ZFS and Containers
Michael Crogan will give a talk on ZFS and Containers at the 2016 OpenZFS Developer Summit:
The power of ZFS (in particular: copy-on-write, hierarchies of snapshots and clones, and zfs send/receive) can be coupled with Linux container technology (I've chosen OpenVZ, but Docker+criu could work just as well) to augment the experience for both development and application deployment.

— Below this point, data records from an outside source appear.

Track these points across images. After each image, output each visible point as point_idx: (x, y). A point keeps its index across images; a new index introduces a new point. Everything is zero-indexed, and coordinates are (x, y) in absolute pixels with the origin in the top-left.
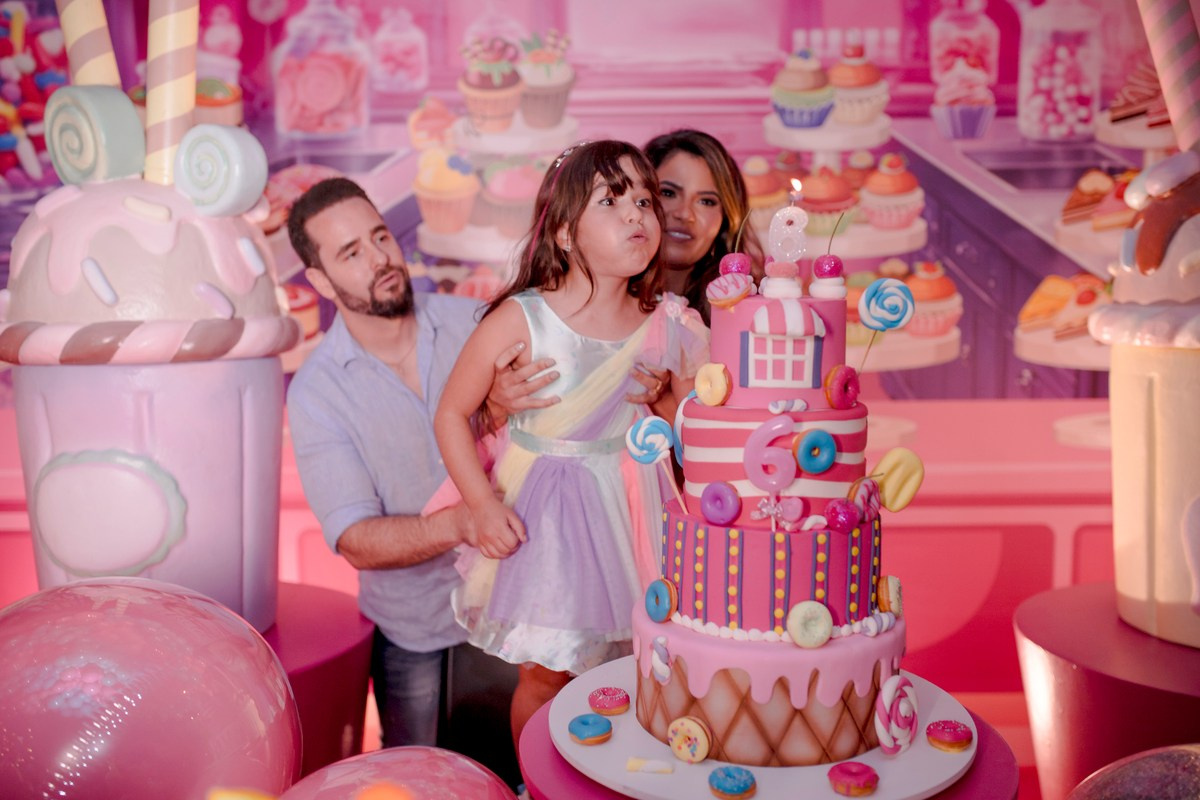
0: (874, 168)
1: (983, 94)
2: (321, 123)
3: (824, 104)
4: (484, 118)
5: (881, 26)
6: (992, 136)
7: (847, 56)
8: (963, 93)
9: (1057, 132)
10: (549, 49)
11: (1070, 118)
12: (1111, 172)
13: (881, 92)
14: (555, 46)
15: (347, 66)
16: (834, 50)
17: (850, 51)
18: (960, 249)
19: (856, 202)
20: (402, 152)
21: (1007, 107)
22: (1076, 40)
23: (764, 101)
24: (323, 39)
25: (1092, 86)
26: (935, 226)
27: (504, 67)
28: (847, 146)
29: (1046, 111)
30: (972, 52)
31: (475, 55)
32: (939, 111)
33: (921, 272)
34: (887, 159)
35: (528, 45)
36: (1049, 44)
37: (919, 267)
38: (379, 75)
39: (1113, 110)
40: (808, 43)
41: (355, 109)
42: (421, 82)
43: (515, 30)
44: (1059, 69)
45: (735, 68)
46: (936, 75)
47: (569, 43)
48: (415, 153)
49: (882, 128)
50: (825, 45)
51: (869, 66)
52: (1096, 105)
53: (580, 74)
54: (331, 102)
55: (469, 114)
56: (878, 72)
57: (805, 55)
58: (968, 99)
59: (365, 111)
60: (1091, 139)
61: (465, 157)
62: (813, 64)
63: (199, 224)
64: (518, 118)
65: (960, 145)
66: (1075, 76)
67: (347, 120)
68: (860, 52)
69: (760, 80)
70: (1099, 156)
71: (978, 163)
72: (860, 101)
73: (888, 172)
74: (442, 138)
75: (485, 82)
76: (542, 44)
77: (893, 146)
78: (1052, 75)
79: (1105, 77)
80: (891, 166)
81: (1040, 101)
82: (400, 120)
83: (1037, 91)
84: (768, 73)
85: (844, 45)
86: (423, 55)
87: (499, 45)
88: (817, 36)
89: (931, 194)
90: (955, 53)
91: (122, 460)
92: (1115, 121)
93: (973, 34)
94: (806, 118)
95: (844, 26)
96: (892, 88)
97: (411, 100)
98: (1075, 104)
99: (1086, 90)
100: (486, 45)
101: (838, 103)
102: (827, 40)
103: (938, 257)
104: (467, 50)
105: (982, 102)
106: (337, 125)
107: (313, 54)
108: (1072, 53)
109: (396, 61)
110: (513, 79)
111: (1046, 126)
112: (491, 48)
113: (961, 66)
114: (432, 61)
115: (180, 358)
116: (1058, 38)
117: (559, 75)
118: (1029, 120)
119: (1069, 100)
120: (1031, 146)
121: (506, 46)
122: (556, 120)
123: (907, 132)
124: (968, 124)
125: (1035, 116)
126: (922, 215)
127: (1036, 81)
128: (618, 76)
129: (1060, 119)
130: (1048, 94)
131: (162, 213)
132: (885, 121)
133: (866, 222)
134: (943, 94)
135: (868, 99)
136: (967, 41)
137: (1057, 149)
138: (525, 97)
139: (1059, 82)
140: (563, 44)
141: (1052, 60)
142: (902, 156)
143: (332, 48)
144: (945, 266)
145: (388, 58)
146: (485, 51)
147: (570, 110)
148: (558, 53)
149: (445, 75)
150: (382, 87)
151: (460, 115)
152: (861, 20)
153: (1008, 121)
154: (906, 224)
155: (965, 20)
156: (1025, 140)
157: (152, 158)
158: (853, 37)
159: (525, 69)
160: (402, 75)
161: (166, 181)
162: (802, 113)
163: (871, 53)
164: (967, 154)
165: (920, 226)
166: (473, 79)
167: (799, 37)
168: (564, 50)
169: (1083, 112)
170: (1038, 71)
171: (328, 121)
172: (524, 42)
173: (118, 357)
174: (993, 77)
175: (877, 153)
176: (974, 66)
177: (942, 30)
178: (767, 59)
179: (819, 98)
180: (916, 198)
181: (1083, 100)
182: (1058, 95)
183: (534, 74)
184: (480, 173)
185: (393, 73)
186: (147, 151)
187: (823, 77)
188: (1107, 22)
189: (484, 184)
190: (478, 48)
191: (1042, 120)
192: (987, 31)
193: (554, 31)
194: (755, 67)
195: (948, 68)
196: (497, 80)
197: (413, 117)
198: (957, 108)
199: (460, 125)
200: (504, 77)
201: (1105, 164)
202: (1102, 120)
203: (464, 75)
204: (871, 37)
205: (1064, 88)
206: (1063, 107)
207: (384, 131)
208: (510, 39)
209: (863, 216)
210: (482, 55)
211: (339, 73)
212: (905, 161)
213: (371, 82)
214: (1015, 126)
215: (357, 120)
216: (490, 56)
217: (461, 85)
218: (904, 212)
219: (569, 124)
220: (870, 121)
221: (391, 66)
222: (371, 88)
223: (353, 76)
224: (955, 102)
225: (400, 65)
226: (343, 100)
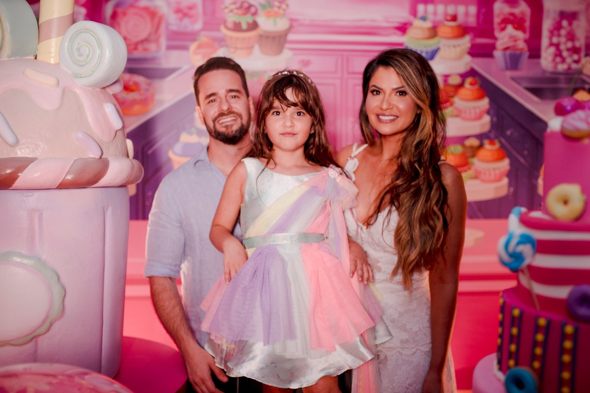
0: (461, 85)
1: (521, 45)
2: (136, 49)
3: (434, 48)
4: (236, 48)
5: (467, 4)
6: (526, 69)
7: (448, 20)
8: (511, 44)
9: (561, 67)
10: (276, 9)
11: (569, 60)
12: (589, 91)
13: (466, 42)
14: (279, 7)
15: (152, 14)
16: (440, 17)
17: (449, 18)
18: (508, 133)
19: (452, 104)
20: (186, 67)
21: (535, 53)
22: (571, 17)
23: (401, 44)
25: (580, 43)
26: (495, 119)
27: (247, 19)
28: (447, 72)
29: (556, 55)
30: (516, 21)
31: (231, 11)
32: (498, 54)
33: (487, 146)
34: (469, 80)
35: (263, 6)
36: (558, 18)
37: (486, 143)
38: (172, 20)
40: (426, 12)
41: (157, 41)
42: (198, 26)
44: (563, 32)
45: (384, 24)
46: (497, 34)
47: (287, 6)
48: (193, 68)
49: (465, 63)
50: (435, 13)
51: (459, 26)
52: (583, 54)
53: (293, 25)
54: (143, 35)
55: (227, 46)
56: (464, 30)
57: (424, 19)
58: (513, 48)
59: (163, 42)
60: (580, 72)
62: (428, 24)
63: (78, 91)
64: (257, 49)
65: (509, 74)
66: (571, 37)
67: (152, 47)
68: (454, 18)
69: (399, 33)
70: (584, 82)
71: (519, 84)
72: (454, 46)
73: (469, 88)
75: (237, 27)
76: (272, 6)
77: (472, 73)
78: (559, 35)
79: (588, 38)
80: (471, 84)
81: (552, 50)
82: (185, 48)
83: (551, 44)
84: (403, 28)
85: (446, 14)
86: (200, 9)
87: (246, 5)
88: (430, 8)
89: (492, 101)
90: (505, 21)
91: (18, 260)
93: (517, 11)
95: (447, 2)
96: (472, 40)
97: (192, 36)
98: (571, 52)
99: (577, 44)
100: (238, 5)
101: (441, 46)
102: (437, 11)
103: (497, 137)
104: (226, 8)
105: (522, 50)
106: (145, 50)
107: (132, 6)
108: (570, 24)
109: (183, 12)
110: (254, 26)
111: (556, 64)
112: (241, 7)
113: (510, 29)
114: (205, 14)
115: (63, 186)
116: (563, 15)
117: (281, 25)
118: (547, 61)
119: (568, 50)
120: (547, 75)
121: (250, 6)
122: (279, 51)
123: (479, 65)
124: (514, 62)
125: (550, 58)
126: (488, 112)
127: (550, 38)
128: (316, 27)
129: (563, 60)
130: (557, 46)
131: (51, 81)
132: (468, 58)
133: (457, 116)
134: (500, 44)
135: (459, 46)
136: (512, 14)
137: (562, 77)
138: (261, 36)
139: (563, 40)
140: (284, 6)
141: (558, 27)
142: (477, 79)
143: (143, 3)
144: (500, 142)
145: (178, 11)
146: (237, 9)
147: (287, 46)
148: (281, 11)
149: (213, 22)
150: (174, 28)
151: (222, 46)
153: (535, 61)
154: (479, 117)
155: (512, 3)
156: (544, 71)
157: (43, 45)
158: (451, 10)
159: (261, 20)
160: (186, 21)
161: (52, 61)
162: (422, 52)
163: (461, 19)
164: (513, 79)
165: (487, 119)
166: (230, 25)
167: (421, 8)
168: (284, 10)
169: (576, 57)
170: (552, 33)
171: (140, 47)
172: (261, 5)
173: (17, 184)
174: (527, 36)
175: (464, 76)
176: (517, 29)
177: (500, 8)
178: (403, 20)
179: (432, 44)
180: (485, 103)
181: (575, 50)
182: (562, 47)
183: (266, 24)
185: (181, 20)
186: (39, 40)
187: (434, 32)
188: (588, 6)
190: (233, 7)
191: (554, 60)
192: (523, 9)
194: (397, 25)
195: (503, 29)
196: (244, 26)
197: (193, 46)
198: (508, 52)
200: (248, 24)
201: (587, 86)
202: (586, 61)
203: (225, 22)
204: (461, 10)
205: (565, 43)
206: (565, 54)
207: (175, 54)
208: (252, 2)
209: (455, 112)
210: (236, 11)
211: (147, 18)
212: (479, 82)
213: (168, 25)
214: (539, 64)
215: (159, 47)
216: (240, 12)
217: (222, 28)
218: (478, 111)
219: (287, 54)
220: (460, 58)
221: (180, 15)
222: (167, 28)
223: (156, 21)
224: (506, 49)
225: (185, 15)
226: (150, 35)
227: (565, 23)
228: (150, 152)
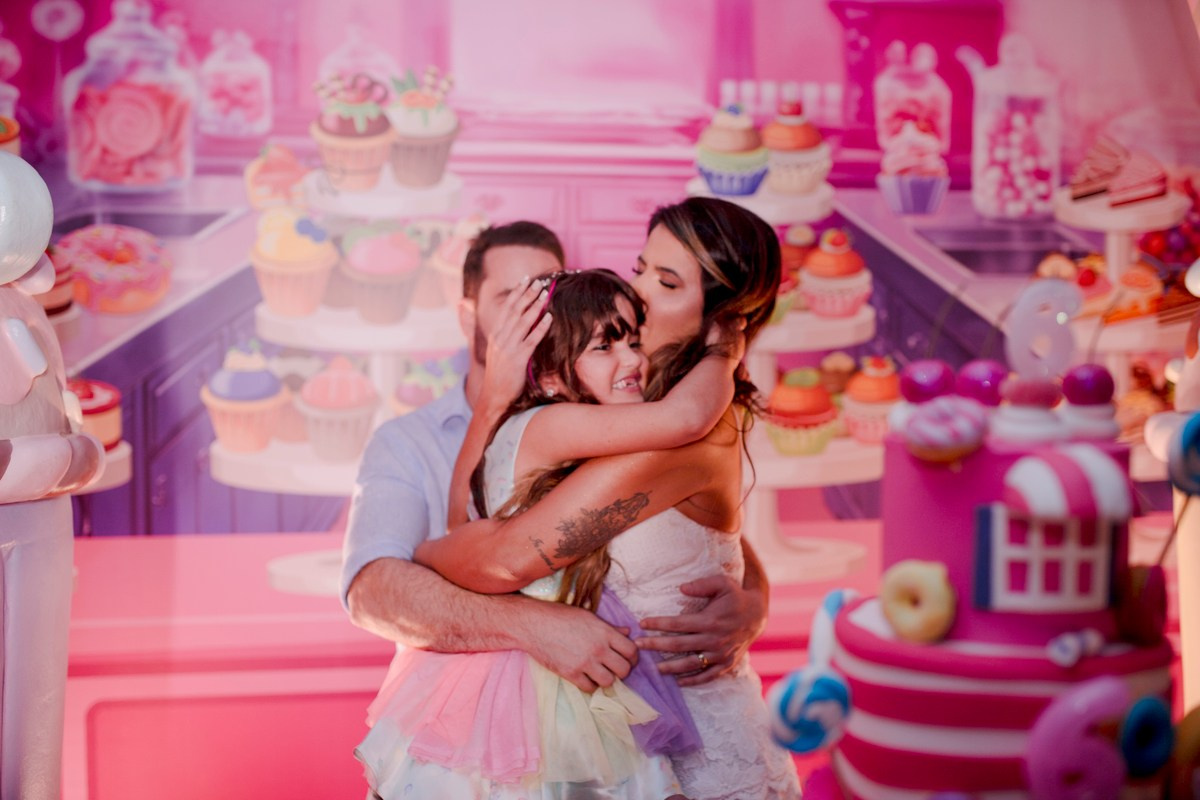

The baseline combination of OpenZFS and OpenVZ (for which I have created a Debian 7 Vagrant image) enables ecosystems of applications to be constructed as a hierarchy of clones. I've collaborated on a project that synchronises ZFS snapshot and clone hierarchies across systems (including OS container images); this work can be leveraged for both individual and team development. The technology couples dataset hierarchies with the OS and application container images that incorporate the data, to better facilitate live migration, synchronisation, and failover to the cloud. Kinds of datasets that may be injected into a running container include: home directories, work environment shared source and utilities, log directories, temporary and ephemeral data.
With ongoing and future developments to ZFS dataset encryption on Linux, the synchronisation mechanism (for instance: more robust and versatile notions for dependency graphs, and the ability to "rebase" a collection of images into a more efficient representation centered around clusters of similar functionality), deduplication layers, and with OS/application compartmentalisation as a default principle, we can enable interesting enhancements for development and production systems that currently have barriers to entry. With a few simple short commands, datasets are snapshotted, differenced, cloned, synchronised, or destroyed as needed; and containers are created or checkpointed as necessary to support the requested operation.
With this tooling and technology in place, it then becomes practical to (1) efficiently share a base filesystem (in a collaborative work setting) that's encrypted with a group key; to (2) quickly transfer the live running state of a system to a co-worker for debugging - with full-fidelity reproducibility baked in; to (3) flag a dataset or OS image as temporary or ephemeral such that the base for the image is public/shared but new files and blocks written use the custom key; to (4) flag a dataset to be of "log" type so that reading the data later requires a private archive key; and to (5) support the evolution of a separate home directory shared between containers and applications. Carefully and responsibly crafting such ecosystems of datasets facilitates more efficient, thorough, transparent, and compartmentalised backup and failover. And to contrast, the storage footprint for a privacy-focused project (Qubes OS) falls far short on this efficiency front.
I'll demonstrate the synchronisation project's current capabilities, and will elaborate upon what else is possible with ongoing extensions to ZFS and further work. An emphasis will be placed on the advantages of letting datasets and running containers automatically accumulate in orthogonal compartments that have different properties. And some advantages of using containers over virtual machines in this environment will be discussed. In the time to follow between now and the conference, I may also be able to complete work on a proof-of-concept leaner version of Qubes OS, with emphasis on the privacy aspects and the relative increase in storage efficiency using this architecture over its current one (which uses lightweight VMs and orthogonal OS images).